- Listed records:
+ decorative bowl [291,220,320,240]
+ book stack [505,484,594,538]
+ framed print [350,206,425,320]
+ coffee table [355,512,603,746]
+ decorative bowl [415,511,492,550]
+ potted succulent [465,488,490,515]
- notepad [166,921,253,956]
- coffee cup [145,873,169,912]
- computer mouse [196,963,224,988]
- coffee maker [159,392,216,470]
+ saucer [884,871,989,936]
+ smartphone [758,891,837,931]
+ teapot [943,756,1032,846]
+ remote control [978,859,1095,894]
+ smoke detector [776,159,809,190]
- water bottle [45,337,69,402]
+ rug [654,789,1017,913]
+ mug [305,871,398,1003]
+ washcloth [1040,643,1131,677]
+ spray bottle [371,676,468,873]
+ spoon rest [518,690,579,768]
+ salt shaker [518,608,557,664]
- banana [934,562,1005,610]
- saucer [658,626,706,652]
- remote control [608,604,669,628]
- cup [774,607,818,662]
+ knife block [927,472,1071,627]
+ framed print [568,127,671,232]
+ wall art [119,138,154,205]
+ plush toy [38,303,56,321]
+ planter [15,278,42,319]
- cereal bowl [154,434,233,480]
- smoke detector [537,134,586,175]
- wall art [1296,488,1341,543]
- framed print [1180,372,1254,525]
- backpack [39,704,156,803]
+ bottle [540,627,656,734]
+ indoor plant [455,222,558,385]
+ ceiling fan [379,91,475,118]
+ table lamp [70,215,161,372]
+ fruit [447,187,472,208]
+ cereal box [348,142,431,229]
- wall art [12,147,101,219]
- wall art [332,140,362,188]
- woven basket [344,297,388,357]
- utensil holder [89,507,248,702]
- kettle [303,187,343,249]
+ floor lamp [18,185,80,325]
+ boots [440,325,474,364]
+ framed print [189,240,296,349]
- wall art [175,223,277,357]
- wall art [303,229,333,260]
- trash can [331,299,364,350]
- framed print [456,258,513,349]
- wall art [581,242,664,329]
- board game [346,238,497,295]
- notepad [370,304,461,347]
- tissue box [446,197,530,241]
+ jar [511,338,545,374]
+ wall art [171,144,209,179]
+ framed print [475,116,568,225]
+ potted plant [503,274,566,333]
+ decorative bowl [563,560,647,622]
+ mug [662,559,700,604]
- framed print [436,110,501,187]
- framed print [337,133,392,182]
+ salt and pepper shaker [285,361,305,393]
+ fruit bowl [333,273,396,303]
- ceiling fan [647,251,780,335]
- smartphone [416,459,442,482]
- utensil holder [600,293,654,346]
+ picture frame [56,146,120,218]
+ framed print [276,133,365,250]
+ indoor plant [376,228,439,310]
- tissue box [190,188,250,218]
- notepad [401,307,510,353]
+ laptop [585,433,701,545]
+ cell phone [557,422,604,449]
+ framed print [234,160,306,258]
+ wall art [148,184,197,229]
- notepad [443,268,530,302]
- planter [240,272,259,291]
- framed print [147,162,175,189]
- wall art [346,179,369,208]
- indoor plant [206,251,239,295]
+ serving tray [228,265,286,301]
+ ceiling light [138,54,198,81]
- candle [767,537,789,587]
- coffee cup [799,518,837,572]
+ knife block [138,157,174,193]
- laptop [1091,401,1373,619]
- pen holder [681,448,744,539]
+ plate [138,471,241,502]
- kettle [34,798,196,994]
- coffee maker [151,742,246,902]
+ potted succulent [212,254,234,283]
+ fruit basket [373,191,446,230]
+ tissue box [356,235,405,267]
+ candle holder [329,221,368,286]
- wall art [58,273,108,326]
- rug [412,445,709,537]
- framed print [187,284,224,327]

- What is expected:
Look through the entries above. Extract each line with the word "basket".

- Expected output:
- woven basket [344,297,388,357]
+ fruit basket [373,191,446,230]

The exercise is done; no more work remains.